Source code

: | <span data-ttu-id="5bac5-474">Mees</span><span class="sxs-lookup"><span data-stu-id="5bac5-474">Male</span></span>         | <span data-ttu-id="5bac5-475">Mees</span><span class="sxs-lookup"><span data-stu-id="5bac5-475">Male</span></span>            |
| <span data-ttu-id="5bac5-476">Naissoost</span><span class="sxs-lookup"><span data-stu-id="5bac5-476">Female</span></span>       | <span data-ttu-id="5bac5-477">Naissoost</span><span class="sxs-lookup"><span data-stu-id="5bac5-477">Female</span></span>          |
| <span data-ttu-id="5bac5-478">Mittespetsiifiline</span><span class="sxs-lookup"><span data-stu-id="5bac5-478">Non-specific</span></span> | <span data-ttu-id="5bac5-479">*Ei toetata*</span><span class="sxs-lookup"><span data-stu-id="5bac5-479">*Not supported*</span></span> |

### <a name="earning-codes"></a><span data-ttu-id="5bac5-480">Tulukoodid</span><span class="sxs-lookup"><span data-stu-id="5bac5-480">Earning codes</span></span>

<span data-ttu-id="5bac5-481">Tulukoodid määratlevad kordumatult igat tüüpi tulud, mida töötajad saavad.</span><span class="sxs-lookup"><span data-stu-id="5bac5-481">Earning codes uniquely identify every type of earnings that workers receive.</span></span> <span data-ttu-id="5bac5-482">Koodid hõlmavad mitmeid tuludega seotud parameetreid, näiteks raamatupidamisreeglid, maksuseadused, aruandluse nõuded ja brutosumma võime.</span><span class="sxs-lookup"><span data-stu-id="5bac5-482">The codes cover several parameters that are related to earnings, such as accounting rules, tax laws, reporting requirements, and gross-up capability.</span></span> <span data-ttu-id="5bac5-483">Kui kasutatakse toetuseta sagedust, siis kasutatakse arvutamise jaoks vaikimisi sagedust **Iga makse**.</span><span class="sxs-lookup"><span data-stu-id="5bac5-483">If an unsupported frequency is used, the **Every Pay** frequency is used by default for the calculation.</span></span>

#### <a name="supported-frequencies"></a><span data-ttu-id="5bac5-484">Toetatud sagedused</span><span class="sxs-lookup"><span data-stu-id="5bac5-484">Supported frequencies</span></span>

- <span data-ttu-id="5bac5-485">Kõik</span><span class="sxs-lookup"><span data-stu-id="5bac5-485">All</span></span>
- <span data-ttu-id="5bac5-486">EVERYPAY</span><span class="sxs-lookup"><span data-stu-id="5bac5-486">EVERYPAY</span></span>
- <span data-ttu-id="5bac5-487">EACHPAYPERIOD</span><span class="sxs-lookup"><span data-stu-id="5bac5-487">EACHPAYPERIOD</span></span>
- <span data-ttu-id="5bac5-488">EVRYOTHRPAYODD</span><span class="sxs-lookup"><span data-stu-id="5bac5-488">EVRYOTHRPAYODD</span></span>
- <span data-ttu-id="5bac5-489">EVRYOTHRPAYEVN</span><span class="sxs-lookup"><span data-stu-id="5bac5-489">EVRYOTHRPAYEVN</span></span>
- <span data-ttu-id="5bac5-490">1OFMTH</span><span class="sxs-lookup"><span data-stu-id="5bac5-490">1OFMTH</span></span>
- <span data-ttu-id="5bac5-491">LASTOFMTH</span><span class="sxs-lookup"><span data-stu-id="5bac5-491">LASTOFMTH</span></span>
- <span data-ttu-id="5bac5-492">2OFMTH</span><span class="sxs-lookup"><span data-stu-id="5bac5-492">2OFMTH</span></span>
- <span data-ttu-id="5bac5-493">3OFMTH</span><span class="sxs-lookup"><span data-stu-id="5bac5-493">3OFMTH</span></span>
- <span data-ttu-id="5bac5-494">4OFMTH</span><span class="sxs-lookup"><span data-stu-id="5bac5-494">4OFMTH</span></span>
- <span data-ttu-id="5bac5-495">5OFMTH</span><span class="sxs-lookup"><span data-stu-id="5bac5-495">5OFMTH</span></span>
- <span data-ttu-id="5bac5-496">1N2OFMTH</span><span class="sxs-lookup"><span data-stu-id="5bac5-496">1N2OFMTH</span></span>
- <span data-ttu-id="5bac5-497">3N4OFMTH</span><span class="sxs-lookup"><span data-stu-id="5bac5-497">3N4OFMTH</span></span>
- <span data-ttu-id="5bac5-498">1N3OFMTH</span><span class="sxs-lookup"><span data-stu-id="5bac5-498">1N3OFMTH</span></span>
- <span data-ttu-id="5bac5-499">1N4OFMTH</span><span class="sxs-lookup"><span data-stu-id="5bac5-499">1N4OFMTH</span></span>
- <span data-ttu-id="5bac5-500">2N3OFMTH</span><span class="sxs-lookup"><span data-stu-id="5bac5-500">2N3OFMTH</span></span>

**TASK REQUIREMENTS**
Pull out every line of the material above that contains the string "EACHPAYPERIOD".

**TASK RESULT**
- <span data-ttu-id="5bac5-487">EACHPAYPERIOD</span><span class="sxs-lookup"><span data-stu-id="5bac5-487">EACHPAYPERIOD</span></span>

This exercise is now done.